As a lover of the sport, brought up on the miracle at Lord’s in 1983 and the 1985 Melbourne magic of Laxman Sivaramakrishnan and Ravi Shastri, this was an alien experience. It was the first time that it struck me how meaningless ODI cricket had become. Squeezed between adrenaline-induced entertainment of the T20 format and the strategic machinations of the five-day format, one-day cricket, I realized that day in Sydney, was past its sell-by date.

In the years since, the evidence has just mounted in support of that view. The just-concluded ODI at Trinidad between West Indies and India (on July 22nd) saw both teams score at an average of over six runs an over. But to Akram’s point, between overs 20 and 40, neither clocked much more than five. The bizarre concatenation of circumstances that led to the drama of the 2019 World Cup final, is perhaps the exception that proves the rule.

The Test-T20 complementarity

As a writer who cares deeply about the history of the sport, I have long been convinced that the continued existence of Test cricket, whose imminent demise has been predicted for over a hundred years, is critical. Along with First-Class cricket, which is its feeder, Test cricket is the bedrock of producing technically competent cricketers. As important are the strategic lessons and resilience it demands from players. The recent resurgence in interest in the format even beyond Australia and England augurs well for the sport in general.

The fact that Test cricket attracts spectator interest only when the top five to six teams in the world play each other should be no deterrent. There is in fact no logical reason why every team should play every format. I would argue that the sport can grow faster by propagating the T20 version among new cricketing nations given that cricket is competing for a slice of the overall global sporting audience. There is in fact absolute complementarity in this dual approach of preserving the purity and long-term benefits of Test cricket with the commercial benefits of T20.
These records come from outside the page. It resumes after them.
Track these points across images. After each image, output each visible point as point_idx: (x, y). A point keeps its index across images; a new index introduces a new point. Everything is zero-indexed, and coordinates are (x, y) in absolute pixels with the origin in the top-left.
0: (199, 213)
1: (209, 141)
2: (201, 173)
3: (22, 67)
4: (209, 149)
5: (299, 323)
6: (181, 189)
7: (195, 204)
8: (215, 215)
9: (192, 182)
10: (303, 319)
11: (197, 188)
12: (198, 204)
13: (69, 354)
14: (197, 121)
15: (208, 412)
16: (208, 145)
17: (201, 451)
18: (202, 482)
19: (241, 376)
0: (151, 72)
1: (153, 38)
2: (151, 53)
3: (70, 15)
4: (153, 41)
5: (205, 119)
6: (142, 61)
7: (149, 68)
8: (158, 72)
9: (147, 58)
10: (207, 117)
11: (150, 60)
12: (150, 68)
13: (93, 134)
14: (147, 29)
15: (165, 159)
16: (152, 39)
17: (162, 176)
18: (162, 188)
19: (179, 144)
What it does is leave one-day cricket, at least the bilateral matches in the format, falling between the cracks. But that arguably is merely a stage in the evolution of the sport. The question is whether something can be done to turn around the format to bring interest back.

As Charles Darwin, the father of the Theory of Evolution once reminded us, “It is not the strongest of the species that survives, nor the most intelligent that survives. It is the one that is most adaptable to change.”

Only time will tell how the ODI fares in the evolution of the species that is cricket. In the meantime, perhaps we should think twice before dismissing the views of one of the greatest to have ever played the format.